In such a study mere stylistic and aesthetic categories of analysis fall short because these issues merely parrot what the canonical sources of architecture tell us. Describing a building merely by its style—Neo Classical, Italianate, or eclectic —seem less useful since these categories say nothing about how the meanings and interpretations of these buildings changed over time. Questions such as “who was the architect?” or “what is the aesthetic style of a building?” may well explain the initial context and reasons why an architect built a building. But these questions say nothing about social life in these spaces and a pittance about the experiences of those who live in these spaces. Stories of women, children, gardeners, and residents remain untold. Esoteric information about classical details and building morphologies may enhance the significance and value of the building, but they are not the sole registers of architectural connoisseurship.

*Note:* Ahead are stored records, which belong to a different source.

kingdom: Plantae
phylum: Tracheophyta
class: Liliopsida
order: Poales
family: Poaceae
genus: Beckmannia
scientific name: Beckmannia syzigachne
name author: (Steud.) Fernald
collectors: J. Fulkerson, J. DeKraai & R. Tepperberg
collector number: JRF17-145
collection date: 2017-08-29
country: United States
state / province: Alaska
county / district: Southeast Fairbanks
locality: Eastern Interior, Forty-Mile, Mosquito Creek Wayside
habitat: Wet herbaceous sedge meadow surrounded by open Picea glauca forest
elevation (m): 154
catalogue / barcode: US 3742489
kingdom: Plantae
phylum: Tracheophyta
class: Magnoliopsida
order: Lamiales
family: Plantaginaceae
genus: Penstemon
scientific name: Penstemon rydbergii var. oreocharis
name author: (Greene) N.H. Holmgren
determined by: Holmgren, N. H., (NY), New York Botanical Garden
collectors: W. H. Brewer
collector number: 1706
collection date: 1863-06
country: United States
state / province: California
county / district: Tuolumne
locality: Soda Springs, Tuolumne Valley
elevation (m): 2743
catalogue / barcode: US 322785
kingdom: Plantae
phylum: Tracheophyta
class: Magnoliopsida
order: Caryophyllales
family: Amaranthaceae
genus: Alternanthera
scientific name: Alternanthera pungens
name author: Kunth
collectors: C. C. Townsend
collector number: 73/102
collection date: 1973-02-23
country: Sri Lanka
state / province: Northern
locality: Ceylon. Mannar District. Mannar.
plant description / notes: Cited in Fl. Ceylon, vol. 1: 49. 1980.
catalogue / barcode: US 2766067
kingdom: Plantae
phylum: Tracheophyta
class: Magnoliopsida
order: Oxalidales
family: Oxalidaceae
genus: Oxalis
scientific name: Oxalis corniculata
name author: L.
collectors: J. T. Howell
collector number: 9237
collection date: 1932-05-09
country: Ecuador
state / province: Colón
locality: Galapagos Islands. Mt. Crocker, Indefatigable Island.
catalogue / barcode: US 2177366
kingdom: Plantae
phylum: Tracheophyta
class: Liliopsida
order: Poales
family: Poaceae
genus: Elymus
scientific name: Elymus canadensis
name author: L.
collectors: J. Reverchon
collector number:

Attending to this gap in our knowledge of the built environment, the BLC field school turns towards the study of cultural landscapes as a way to interpret this neighborhood. The term cultural landscape is one that is difficult to define. We use it loosely and geographers, anthropologists, and material culture scholars understand the term in different ways. Geographer Carl Sauer in his essay “The Morphology of Landscape” defines cultural landscape as “fashioned from the natural landscape by a cultural group. Culture is the agent, the natural area is the medium, the cultural landscape the result.” Others focus on the human experience of place rather than merely studying its physical characters. Scholars such as J. B. Jackson and Kevin Lynch draw our attention to symbolic, cultural and cognitive cues in such landscapes while Dolores Hayden and Setha Low argue that understanding cultural landscapes necessitates an exploration of how we perceive those landscapes and how such practices of spectatorship may be contested.
To us, cultural landscape is phenomena materialized in space. We define cultural landscape as the materialization of a complex relationship between an individual and her larger cultural and material contexts. Cultural landscapes need not be physical, tangible and visible. Indeed, much of what we search for may be symbolic, experiential and sensorial–invisible to our eyes. And just as we make our cultural landscapes, these landscapes influence who we are.
At the BLC field school we begin with vernacular architecture scholar Paul Groth’s argument that cultural landscape studies, “focus most on the history of how people have used everyday space–buildings, rooms, streets, fields, or yards–to establish their identity, articulate their social relations, and derive cultural meaning.” Groth’s emphasis on relationships challenges the often-singular focus on architectural authorship and style used by architectural historians. In this field school we explore the experiences of myriad inhabitants and underscore their role in the making of this neighborhood.